Com o auxílio dos esquemas óticos, Lacan conseguiu demonstrar que o corpo do sujeito só lhe é acessível devido a sua posição imaginária diante do espelho.

Além disso, Lacan evidenciou que o espelho plano permite ao eu o seu reconhecimento na imagem do outro, estabelecendo assim, a projeção do eu ideal.
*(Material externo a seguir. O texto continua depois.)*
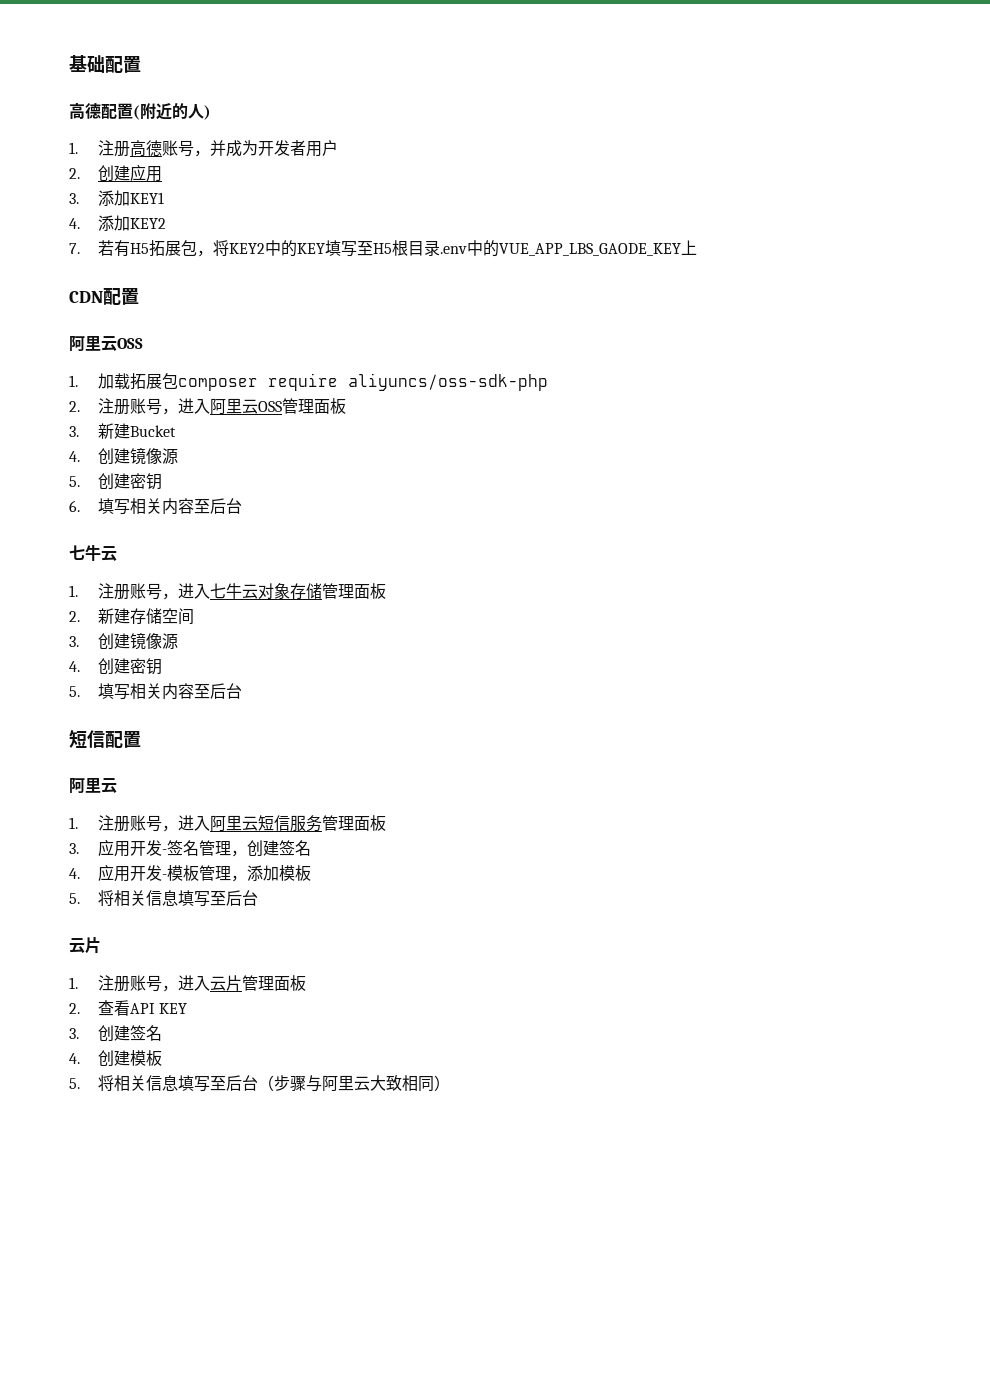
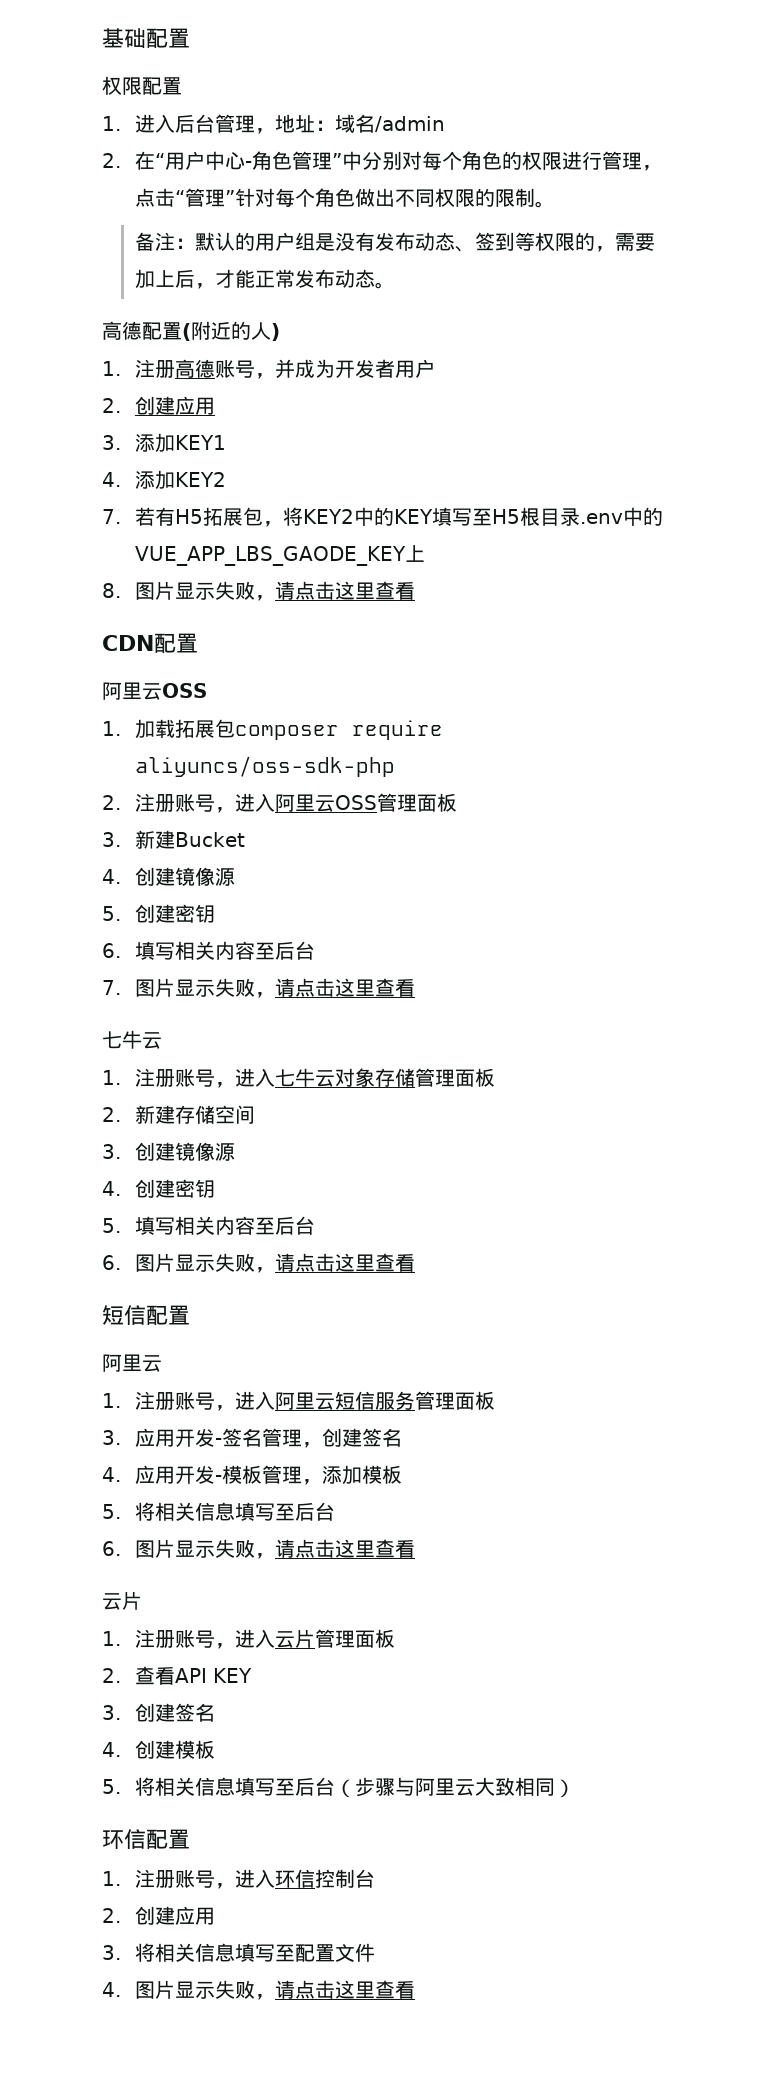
(141, 64) none -> [102,76,182,95] [102,114,446,134] [102,151,663,171] [135,188,556,208] [135,232,656,252] [135,269,396,289] // 权限配置 // 1.进入后台管理，地址：域名/admin // 2.在“用户中心-角色管理”中分别对每个角色的权限进行管理，点击“管理”针对每个角色做出不同权限的限制。 // 备注：默认的用户组是没有发布动态、签到等权限的，需要加上后，才能正常发布动态。
(698, 247) none -> [102,581,416,601] // 8.图片显示失败，请点击这里查看
(243, 506) none -> [102,978,416,998] // 7.图片显示失败，请点击这里查看
(243, 691) none -> [102,1253,416,1273] // 6.图片显示失败，请点击这里查看
(259, 898) none -> [102,1539,416,1559] // 6.图片显示失败，请点击这里查看
(451, 1083) none -> [102,1829,190,1849] [102,1869,376,1889] [102,1906,216,1925] [102,1943,376,1962] [102,1980,416,2000] // 环信配置 // 1.注册账号，进入环信控制台 // 2.创建应用 // 3.将相关信息填写至配置文件 // 4.图片显示失败，请点击这里查看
O psicanalista vai testemunhar a invenção do Outro que irá fornecer as imagens para o sujeito, imagens estas que ele terá que se separar, capturas imaginárias que o sujeito deixará cair no decorrer de sua análise.

REFERÊNCIAS

  • ATTIÉ, Joseph. Transcrição – A questão do simbólico. Salvador: Editora Fator, 1987.
  • BOUASSE, Henri. L'optique et photométrie dites géometriques. Paris: Delagrave, 1947. p. 87.
  • FREUD, Sigmund. Sobre o narcisismo: uma introdução. Rio de Janeiro: Imago, 1976. (Edição Standard Brasileira das Obras Psicológicas Completas de Sigmund Freud, v. 14)
  • FREUD, Sigmund. Psicologia das massas e análise do eu e outros textos (1920-1923). Cap.7: A identificação. São Paulo: Companhia das Letras, 2011, v. 15. p. 60-68.
  • LACAN; Jacques. Escritos. O estádio do espelho como formador da função do eu. Rio de Janeiro: Jorge Zahar, 1998. p. 96 – 103.
  • LACAN, Jacques. Escritos. Observação sobre o relatório de Daniel Lagache: "Psicanálise e estrutura da personalidade". Rio de Janeiro: Jorge Zahar, 1998. p. 653.
  • VODOVOSOFF, Adrian. Considerations sur la foule et moi par raposé à l'idéal et le desir. Dissertação de Mestrado. Paris, 1993.

NOTAS

  1. FREUD, S. Sobre o narcisismo: uma introdução. Rio de Janeiro: Imago, 1976, v.14.
  2. MILLER, J.A. Percurso de Lacan. Conferências Caraquenhas. 1987.
  3. LACAN, J.O Estádio do espelho como formador da função do eu. Escritos. 1998.
  4. Idem, p.96.
  5. Idem.
  6. ATIÉ, J. A questão do simbólico. 1987, p.21.
  7. Esquema L. LACAN, J. Escritos, 1998, p. 58.
  8. ATIÉ, J. A questão do simbólico. 1987, p.30.
  9. BOUASSE, Henri. L'optique et photométrie dites géometriques. Paris: Delagrave, 1947, p. 87.
  10. Schèma simplifié des deux miroirs. LACAN, J. Le Seminaire, livre I, 1953-1954, pág.: 160.